Spinoza panteist mi?

Felsefe tarihinin belki de en çok tartışılan ve kim nereye çekmek isterse istesin sırıtmayan filozofu olan Spinoza'ya net olarak panteistdir demek oldukça hatalı bir söylem olur.

Tanrı kavramı Spinoza felsefesi açıklanırken zorlanılan bir kavramdır. Çünkü Spinoza'da tanrı
diğer felsefelerin aksine biraz farklıdır. Diego Tatian, bu tanrıyı "Tanrı Olmayan Bir Tanrı"
olarak tanımlamaktadır. Aynen şu şekilde de ekleme yapmaktadır: "Spinoza'nın Tanrı'sı ne
Zekadır; ne de Sevgidir; ne Her Şeye Kadiriyettir, ne de Her Şeyi Bilmektir; O, ne iktidar
sahibi yargıç bir Tanrı'dan, ne de vereceği cezadan korkulan ya da kendisinden ödül beklenen
bir potestas'tan ibarettir; özetle, O, tarih boyunca vahyedilen ve insanlara ahlak vahyeden,
vahyedilmiş bir Tanrı değildir. Vahyin Tanrı'sı, Etika'nın düşündüğü şeyin karşısında yer
alır."

Ulus Baker ise Spinoza'nın tanrısı için sonsuzca der. Sonsuzca kavramı sonsuzluk ile karıştırılmasın. Sonsuzcalık "sınırı aşabilme faaliyeti"ne denk gelmektedir bu bağlamda.
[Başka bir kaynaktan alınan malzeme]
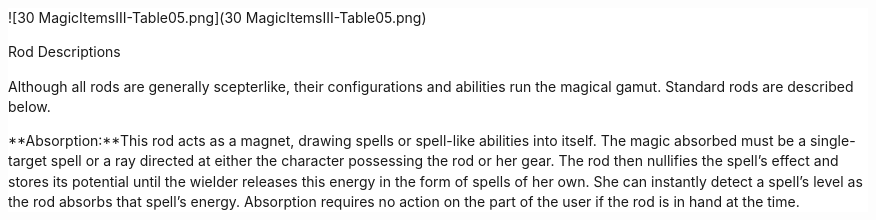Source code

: 




































































![30 MagicItemsIII-Table05.png](30 MagicItemsIII-Table05.png)





Rod Descriptions

Although all rods are generally scepterlike, their configurations and abilities run the magical gamut. Standard rods are described below.

**Absorption:**This rod acts as a magnet, drawing spells or spell-like abilities into itself. The magic absorbed must be a single-target spell or a ray directed at either the character possessing the rod or her gear. The rod then nullifies the spell’s effect and stores its potential until the wielder releases this energy in the form of spells of her own. She can instantly detect a spell’s level as the rod absorbs that spell’s energy. Absorption requires no action on the part of the user if the rod is in hand at the time.

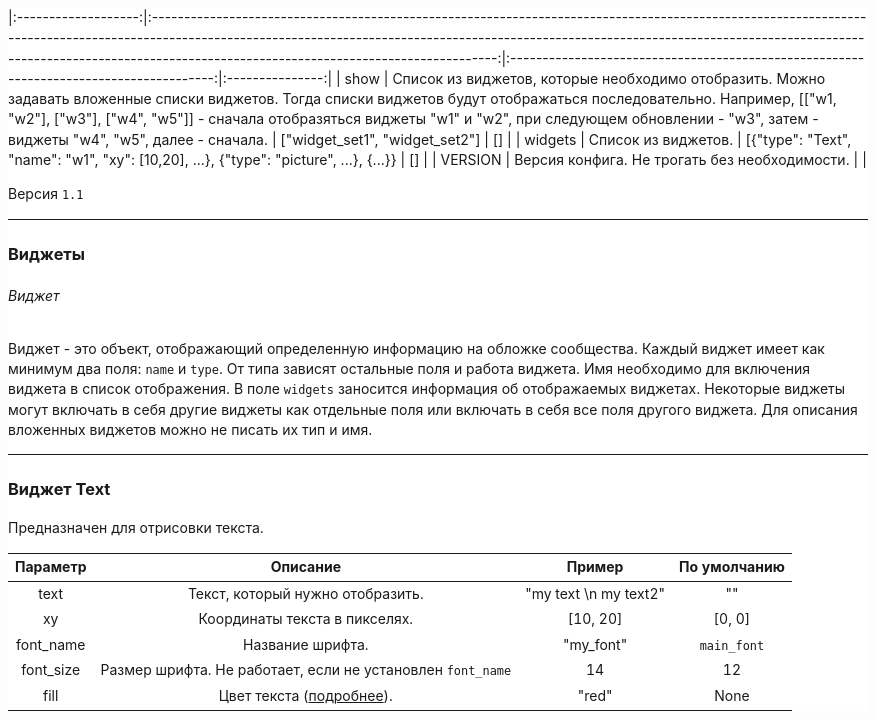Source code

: |:-------------------:|:--------------------------------------------------------------------------------------------------------------------------------------------------------------------------------------------------------------------------------------------------------------------------------------------------------------------------------:|:---------------------------------------------------------------------------------------:|:---------------:|
|        show         |  Список из виджетов, которые необходимо отобразить. Можно задавать вложенные списки виджетов. Тогда списки виджетов будут отображаться последовательно. Например, [["w1, "w2"], ["w3"], ["w4", "w5"]] - сначала отобразяться виджеты "w1" и "w2", при следующем обновлении - "w3", затем - виджеты "w4", "w5", далее - сначала.  |                             ["widget_set1", "widget_set2"]                              |       []        |
|       widgets       |                                                                                                                                                       Список из виджетов.                                                                                                                                                        |  [{"type": "Text", "name": "w1", "xy": [10,20], ...}, {"type": "picture", ...}, {...}}  |       []        |
|       VERSION       |                                                                                                                                          Версия конфига. Не трогать без необходимости.                                                                                                                                           |                                                                                         |

Версия `1.1`

***
### Виджеты
###### Виджет
Виджет - это объект, отображающий определенную информацию на обложке сообщества. Каждый виджет имеет как минимум два поля: `name` и `type`. 
От типа зависят остальные поля и работа виджета. Имя необходимо для включения виджета в список отображения. 
В поле `widgets` заносится информация об отображаемых виджетах. 
Некоторые виджеты могут включать в себя другие виджеты как отдельные поля или включать в себя все поля другого виджета. Для описания вложенных виджетов можно не писать их тип и имя.


***
### Виджет Text
Предназначен для отрисовки текста.

|   Параметр   |                                                                                                                                                                                              Описание                                                                                                                                                                                               |          Пример          |  По умолчанию  |
|:------------:|:---------------------------------------------------------------------------------------------------------------------------------------------------------------------------------------------------------------------------------------------------------------------------------------------------------------------------------------------------------------------------------------------------:|:------------------------:|:--------------:|
|     text     |                                                                                                                                                                                  Текст, который нужно отобразить.                                                                                                                                                                                   |  "my text \n my  text2"  |       ""       |
|      xy      |                                                                                                                                                                                   Координаты текста в пикселях.                                                                                                                                                                                     |        	 [10, 20]        |    	[0, 0]     | 
|  font_name   |                                                                                                                                                                                          Название шрифта.                                                                                                                                                                                           |        "my_font"         |  `main_font`   |
|  font_size   |                                                                                                                                                                     Размер шрифта. Не работает, если не установлен `font_name`                                                                                                                                                                      |            14            |       12       |
|     fill     |                                                                                                                                              Цвет текста ([подробнее](https://pillow.readthedocs.io/en/stable/reference/ImageColor.html#color-names)).                                                                                                                                              |          "red"           |      None      |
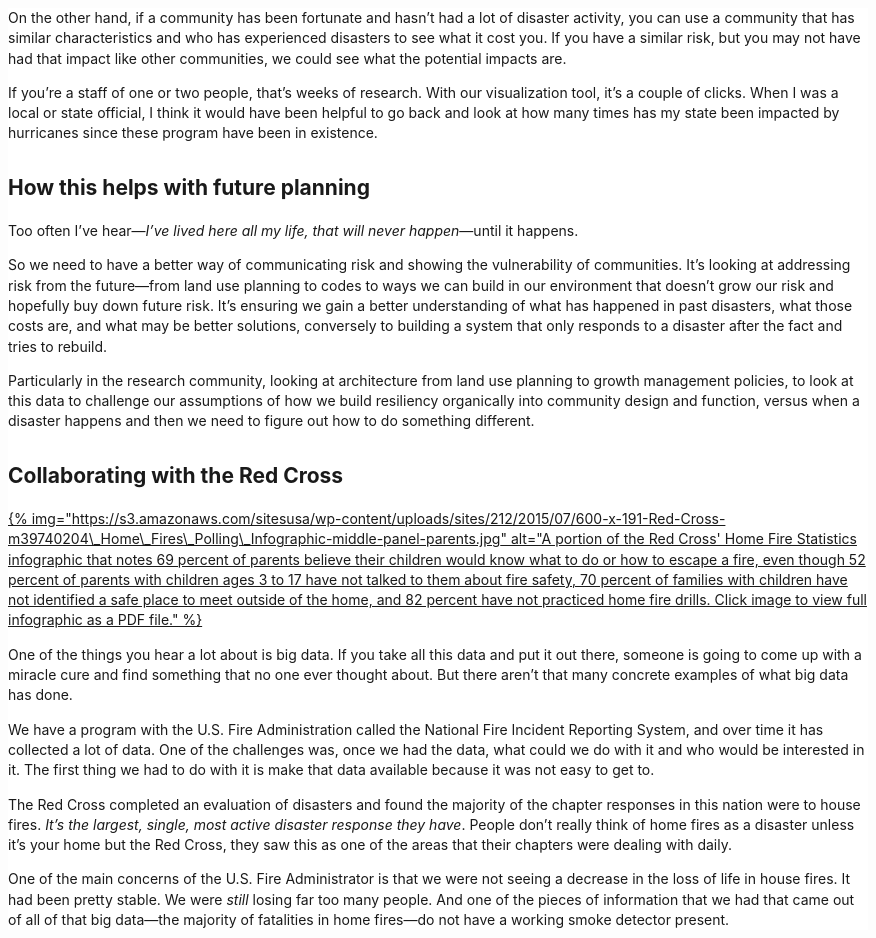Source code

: On the other hand, if a community has been fortunate and hasn’t had a lot of disaster activity, you can use a community that has similar characteristics and who has experienced disasters to see what it cost you. If you have a similar risk, but you may not have had that impact like other communities, we could see what the potential impacts are.

If you’re a staff of one or two people, that’s weeks of research. With our visualization tool, it’s a couple of clicks. When I was a local or state official, I think it would have been helpful to go back and look at how many times has my state been impacted by hurricanes since these program have been in existence.

## How this helps with future planning

Too often I’ve hear—_I’ve lived here all my life, that will never happen_—until it happens.

So we need to have a better way of communicating risk and showing the vulnerability of communities. It’s looking at addressing risk from the future—from land use planning to codes to ways we can build in our environment that doesn’t grow our risk and hopefully buy down future risk. It’s ensuring we gain a better understanding of what has happened in past disasters, what those costs are, and what may be better solutions, conversely to building a system that only responds to a disaster after the fact and tries to rebuild.

Particularly in the research community, looking at architecture from land use planning to growth management policies, to look at this data to challenge our assumptions of how we build resiliency organically into community design and function, versus when a disaster happens and then we need to figure out how to do something different.

## Collaborating with the Red Cross

[{% img="https://s3.amazonaws.com/sitesusa/wp-content/uploads/sites/212/2015/07/600-x-191-Red-Cross-m39740204\_Home\_Fires\_Polling\_Infographic-middle-panel-parents.jpg" alt="A portion of the Red Cross' Home Fire Statistics infographic that notes 69 percent of parents believe their children would know what to do or how to escape a fire, even though 52 percent of parents with children ages 3 to 17 have not talked to them about fire safety, 70 percent of families with children have not identified a safe place to meet outside of the home, and 82 percent have not practiced home fire drills. Click image to view full infographic as a PDF file." %}](http://www.redcross.org/images/MEDIA_CustomProductCatalog/m39740204_Home_Fires_Polling_Infographic.pdf)

One of the things you hear a lot about is big data. If you take all this data and put it out there, someone is going to come up with a miracle cure and find something that no one ever thought about. But there aren’t that many concrete examples of what big data has done.

We have a program with the U.S. Fire Administration called the National Fire Incident Reporting System, and over time it has collected a lot of data. One of the challenges was, once we had the data, what could we do with it and who would be interested in it. The first thing we had to do with it is make that data available because it was not easy to get to.

The Red Cross completed an evaluation of disasters and found the majority of the chapter responses in this nation were to house fires. _It’s the largest, single, most active disaster response they have_. People don’t really think of home fires as a disaster unless it’s your home but the Red Cross, they saw this as one of the areas that their chapters were dealing with daily.

One of the main concerns of the U.S. Fire Administrator is that we were not seeing a decrease in the loss of life in house fires. It had been pretty stable. We were _still_ losing far too many people. And one of the pieces of information that we had that came out of all of that big data—the majority of fatalities in home fires—do not have a working smoke detector present.
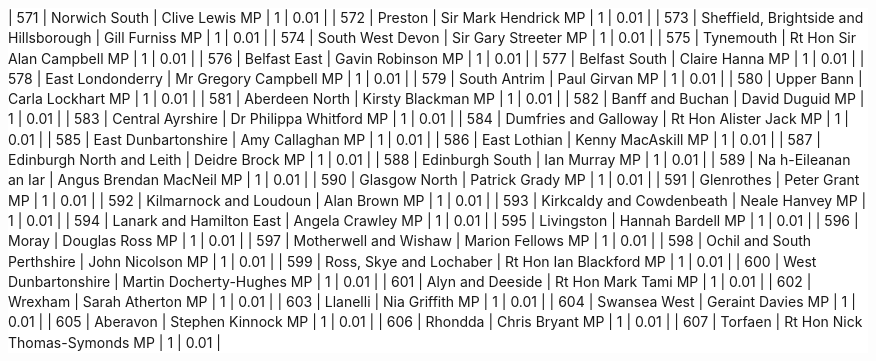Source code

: | 571 | Norwich South | Clive Lewis MP | 1 | 0.01 |
| 572 | Preston | Sir Mark Hendrick MP | 1 | 0.01 |
| 573 | Sheffield, Brightside and Hillsborough | Gill Furniss MP | 1 | 0.01 |
| 574 | South West Devon | Sir Gary Streeter MP | 1 | 0.01 |
| 575 | Tynemouth | Rt Hon Sir Alan Campbell MP | 1 | 0.01 |
| 576 | Belfast East | Gavin Robinson MP | 1 | 0.01 |
| 577 | Belfast South | Claire Hanna MP | 1 | 0.01 |
| 578 | East Londonderry | Mr Gregory Campbell MP | 1 | 0.01 |
| 579 | South Antrim | Paul Girvan MP | 1 | 0.01 |
| 580 | Upper Bann | Carla Lockhart MP | 1 | 0.01 |
| 581 | Aberdeen North | Kirsty Blackman MP | 1 | 0.01 |
| 582 | Banff and Buchan | David Duguid MP | 1 | 0.01 |
| 583 | Central Ayrshire | Dr Philippa Whitford MP | 1 | 0.01 |
| 584 | Dumfries and Galloway | Rt Hon Alister Jack MP | 1 | 0.01 |
| 585 | East Dunbartonshire | Amy Callaghan MP | 1 | 0.01 |
| 586 | East Lothian | Kenny MacAskill MP | 1 | 0.01 |
| 587 | Edinburgh North and Leith | Deidre Brock MP | 1 | 0.01 |
| 588 | Edinburgh South | Ian Murray MP | 1 | 0.01 |
| 589 | Na h-Eileanan an Iar | Angus Brendan MacNeil MP | 1 | 0.01 |
| 590 | Glasgow North | Patrick Grady MP | 1 | 0.01 |
| 591 | Glenrothes | Peter Grant MP | 1 | 0.01 |
| 592 | Kilmarnock and Loudoun | Alan Brown MP | 1 | 0.01 |
| 593 | Kirkcaldy and Cowdenbeath | Neale Hanvey MP | 1 | 0.01 |
| 594 | Lanark and Hamilton East | Angela Crawley MP | 1 | 0.01 |
| 595 | Livingston | Hannah Bardell MP | 1 | 0.01 |
| 596 | Moray | Douglas Ross MP | 1 | 0.01 |
| 597 | Motherwell and Wishaw | Marion Fellows MP | 1 | 0.01 |
| 598 | Ochil and South Perthshire | John Nicolson MP | 1 | 0.01 |
| 599 | Ross, Skye and Lochaber | Rt Hon Ian Blackford MP | 1 | 0.01 |
| 600 | West Dunbartonshire | Martin Docherty-Hughes MP | 1 | 0.01 |
| 601 | Alyn and Deeside | Rt Hon Mark Tami MP | 1 | 0.01 |
| 602 | Wrexham | Sarah Atherton MP | 1 | 0.01 |
| 603 | Llanelli | Nia Griffith MP | 1 | 0.01 |
| 604 | Swansea West | Geraint Davies MP | 1 | 0.01 |
| 605 | Aberavon | Stephen Kinnock MP | 1 | 0.01 |
| 606 | Rhondda | Chris Bryant MP | 1 | 0.01 |
| 607 | Torfaen | Rt Hon Nick Thomas-Symonds MP | 1 | 0.01 |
Panteizmin kavramının bugünkü haliyle Spinoza'dan sonra çıkması da açıkçası benim Spinoza'ya panteist dememe engel oluyor. Biraz cüretkar bir itiraf olacak ama ben şahsen Spinoza'nın kendine bile itiraf edemediği bir ate olduğunu düşünüyorum. Çocukken aldığı eğitim, ailesinin gelenekleri, çevre baskısı derken zihninde terk edemeyeceği bir tanrı figürü oluşturdu ve bu tanrı figürü teoride kusursuz. Bunu Ethica'yı okurken de görüyoruz. Sistematiği, etiği, mantığı, tanrısı ile mükemmel bir filozof ama isterse Lahey'deki mezarından fırlayıp "Ben panteistim." desin ben yine ona panteist demem. Onun Tanrı/Doğası daha farklı bir konumdadır benim için.